Study claims billboards hurt property values
A study by urban planner Jonathan Snyder, commissioned by Scenic America asserts a correlation between billboards and property values, concluding that billboards negatively impact the values of neighboring properties and that cities with strict billboard controls are experiencing greater economic prosperity than those with relaxed rules for billboards.
Snyder’s primary focus was Philadelphia, although he did release data on other cities’ economic health compared to billboard controls. In Philadelphia, Snyder reports that homes within 500 feet of a billboard are worth $30,826 less on average at the time of sale than properties further away from billboards. The report claims each additional billboard within a census tract meant a decrease in home values of nearly $1,000.
“This groundbreaking study proves what many people have long believed: that billboards are detrimental to the neighborhoods they hover over,” said Mary Tracy, President of Scenic America. “We’ve known that billboards detract from a neighborhood’s aesthetics, its sense of place, and the mental and physical wellbeing of its residents.
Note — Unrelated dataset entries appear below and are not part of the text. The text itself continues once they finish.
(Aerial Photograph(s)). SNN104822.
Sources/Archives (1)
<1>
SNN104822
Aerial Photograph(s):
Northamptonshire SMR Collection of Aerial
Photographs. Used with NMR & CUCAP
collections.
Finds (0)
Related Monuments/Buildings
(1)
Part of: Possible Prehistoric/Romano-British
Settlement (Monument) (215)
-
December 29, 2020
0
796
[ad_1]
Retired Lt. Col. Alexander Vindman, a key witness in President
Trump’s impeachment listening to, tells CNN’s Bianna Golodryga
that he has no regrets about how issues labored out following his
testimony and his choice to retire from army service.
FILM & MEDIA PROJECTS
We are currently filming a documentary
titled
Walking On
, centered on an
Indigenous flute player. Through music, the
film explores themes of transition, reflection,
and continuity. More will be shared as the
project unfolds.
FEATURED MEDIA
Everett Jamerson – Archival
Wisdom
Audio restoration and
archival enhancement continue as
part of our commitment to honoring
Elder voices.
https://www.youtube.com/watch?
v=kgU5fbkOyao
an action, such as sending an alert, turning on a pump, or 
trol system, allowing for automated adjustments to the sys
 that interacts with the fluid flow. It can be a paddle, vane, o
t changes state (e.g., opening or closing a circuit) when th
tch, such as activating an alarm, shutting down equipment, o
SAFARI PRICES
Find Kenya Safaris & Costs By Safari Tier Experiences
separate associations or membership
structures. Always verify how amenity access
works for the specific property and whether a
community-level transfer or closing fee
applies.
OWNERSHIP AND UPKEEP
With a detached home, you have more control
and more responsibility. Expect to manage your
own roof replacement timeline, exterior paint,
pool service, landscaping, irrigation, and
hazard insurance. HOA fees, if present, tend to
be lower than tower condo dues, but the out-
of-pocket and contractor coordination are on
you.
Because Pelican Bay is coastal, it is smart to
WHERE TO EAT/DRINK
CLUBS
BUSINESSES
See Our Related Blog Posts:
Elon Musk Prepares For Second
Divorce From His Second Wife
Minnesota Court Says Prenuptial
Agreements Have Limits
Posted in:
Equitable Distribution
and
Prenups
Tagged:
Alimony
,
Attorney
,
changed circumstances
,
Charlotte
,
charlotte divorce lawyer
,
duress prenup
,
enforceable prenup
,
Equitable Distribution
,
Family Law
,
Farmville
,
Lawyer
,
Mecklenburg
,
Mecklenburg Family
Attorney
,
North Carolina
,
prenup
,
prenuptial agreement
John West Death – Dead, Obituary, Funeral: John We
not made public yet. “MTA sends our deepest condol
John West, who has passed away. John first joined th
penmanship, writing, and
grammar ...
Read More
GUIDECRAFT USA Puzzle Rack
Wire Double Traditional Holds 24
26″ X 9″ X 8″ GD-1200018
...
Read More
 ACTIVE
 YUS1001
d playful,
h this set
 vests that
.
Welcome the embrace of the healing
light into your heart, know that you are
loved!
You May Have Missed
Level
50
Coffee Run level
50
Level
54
Now we know that billboards have the very real impact of lowering property values.”
Snyder also compared economic prosperity and billboard controls across 20 cities, finding that cities with stricter billboard controls typically have greater median incomes, lower poverty rates and lower home vacancy rates. We’re not fully convinced the correlation exists, as a city with strict billboard controls likely has strict enforcement across the board, but it is interesting to note how the statistics stack up.